== INFORMATION GIVEN

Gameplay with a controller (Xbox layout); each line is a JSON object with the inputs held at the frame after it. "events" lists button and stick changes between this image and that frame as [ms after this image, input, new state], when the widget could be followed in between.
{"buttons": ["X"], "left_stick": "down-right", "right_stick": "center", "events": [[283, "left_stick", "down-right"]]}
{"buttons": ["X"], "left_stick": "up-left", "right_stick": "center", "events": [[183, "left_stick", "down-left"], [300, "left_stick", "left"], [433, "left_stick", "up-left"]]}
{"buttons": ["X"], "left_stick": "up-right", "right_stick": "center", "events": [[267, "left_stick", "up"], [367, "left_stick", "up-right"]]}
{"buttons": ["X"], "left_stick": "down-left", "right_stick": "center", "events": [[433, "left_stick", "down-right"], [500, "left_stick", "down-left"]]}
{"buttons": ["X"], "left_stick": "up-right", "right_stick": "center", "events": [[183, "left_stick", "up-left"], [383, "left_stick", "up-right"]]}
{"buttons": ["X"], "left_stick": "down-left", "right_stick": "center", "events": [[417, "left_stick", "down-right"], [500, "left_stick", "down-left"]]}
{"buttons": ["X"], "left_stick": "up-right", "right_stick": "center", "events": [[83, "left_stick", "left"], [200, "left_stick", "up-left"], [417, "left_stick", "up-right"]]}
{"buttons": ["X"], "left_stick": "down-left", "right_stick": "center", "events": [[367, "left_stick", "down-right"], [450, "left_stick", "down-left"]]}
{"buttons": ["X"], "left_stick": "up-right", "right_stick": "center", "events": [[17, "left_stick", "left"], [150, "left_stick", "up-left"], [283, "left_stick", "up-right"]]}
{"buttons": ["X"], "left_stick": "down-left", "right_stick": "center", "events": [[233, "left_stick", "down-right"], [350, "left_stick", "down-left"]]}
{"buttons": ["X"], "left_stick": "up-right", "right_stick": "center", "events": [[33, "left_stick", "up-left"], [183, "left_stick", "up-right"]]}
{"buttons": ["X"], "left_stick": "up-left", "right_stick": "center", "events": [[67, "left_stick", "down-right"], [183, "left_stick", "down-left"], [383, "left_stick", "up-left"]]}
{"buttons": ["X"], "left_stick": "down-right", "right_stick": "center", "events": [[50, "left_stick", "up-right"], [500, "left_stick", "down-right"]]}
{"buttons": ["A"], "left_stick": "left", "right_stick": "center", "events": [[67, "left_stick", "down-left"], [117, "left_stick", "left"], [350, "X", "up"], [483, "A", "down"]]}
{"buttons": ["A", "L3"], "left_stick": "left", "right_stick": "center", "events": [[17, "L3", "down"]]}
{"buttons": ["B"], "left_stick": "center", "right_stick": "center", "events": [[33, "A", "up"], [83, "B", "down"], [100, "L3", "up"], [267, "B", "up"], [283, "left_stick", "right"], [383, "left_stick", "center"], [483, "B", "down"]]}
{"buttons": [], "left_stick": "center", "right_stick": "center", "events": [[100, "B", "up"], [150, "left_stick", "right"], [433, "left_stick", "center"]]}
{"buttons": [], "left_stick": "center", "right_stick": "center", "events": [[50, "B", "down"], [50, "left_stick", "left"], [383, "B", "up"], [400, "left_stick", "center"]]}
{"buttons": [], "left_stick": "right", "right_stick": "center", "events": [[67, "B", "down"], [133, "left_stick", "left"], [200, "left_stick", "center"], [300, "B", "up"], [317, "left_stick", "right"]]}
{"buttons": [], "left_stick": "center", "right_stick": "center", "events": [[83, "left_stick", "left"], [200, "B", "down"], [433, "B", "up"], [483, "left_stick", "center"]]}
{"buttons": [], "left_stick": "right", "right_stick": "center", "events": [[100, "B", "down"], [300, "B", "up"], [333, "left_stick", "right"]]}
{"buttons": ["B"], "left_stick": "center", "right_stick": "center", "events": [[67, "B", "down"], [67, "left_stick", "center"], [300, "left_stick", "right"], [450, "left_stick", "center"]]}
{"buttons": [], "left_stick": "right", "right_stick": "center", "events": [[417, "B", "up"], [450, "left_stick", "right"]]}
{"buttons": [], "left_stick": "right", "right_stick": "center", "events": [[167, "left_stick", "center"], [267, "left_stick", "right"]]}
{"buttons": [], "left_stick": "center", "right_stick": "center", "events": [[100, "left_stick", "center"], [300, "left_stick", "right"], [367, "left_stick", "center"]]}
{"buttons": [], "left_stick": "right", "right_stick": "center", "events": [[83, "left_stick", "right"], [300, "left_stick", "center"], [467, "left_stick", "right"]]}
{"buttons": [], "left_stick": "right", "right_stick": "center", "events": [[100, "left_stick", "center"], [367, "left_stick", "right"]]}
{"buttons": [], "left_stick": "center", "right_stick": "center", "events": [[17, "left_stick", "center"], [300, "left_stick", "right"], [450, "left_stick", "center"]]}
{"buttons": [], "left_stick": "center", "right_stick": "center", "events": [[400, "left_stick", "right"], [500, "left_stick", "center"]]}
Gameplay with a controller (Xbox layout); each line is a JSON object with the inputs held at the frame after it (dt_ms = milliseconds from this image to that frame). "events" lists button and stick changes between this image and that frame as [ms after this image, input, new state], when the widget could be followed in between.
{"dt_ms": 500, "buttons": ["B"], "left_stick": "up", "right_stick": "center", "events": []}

====

» EXERCISE AIM
Scan the listing for the string "could", then copy every line where it appears.

» EXERCISE ANSWER
Gameplay with a controller (Xbox layout); each line is a JSON object with the inputs held at the frame after it. "events" lists button and stick changes between this image and that frame as [ms after this image, input, new state], when the widget could be followed in between.
Gameplay with a controller (Xbox layout); each line is a JSON object with the inputs held at the frame after it (dt_ms = milliseconds from this image to that frame). "events" lists button and stick changes between this image and that frame as [ms after this image, input, new state], when the widget could be followed in between.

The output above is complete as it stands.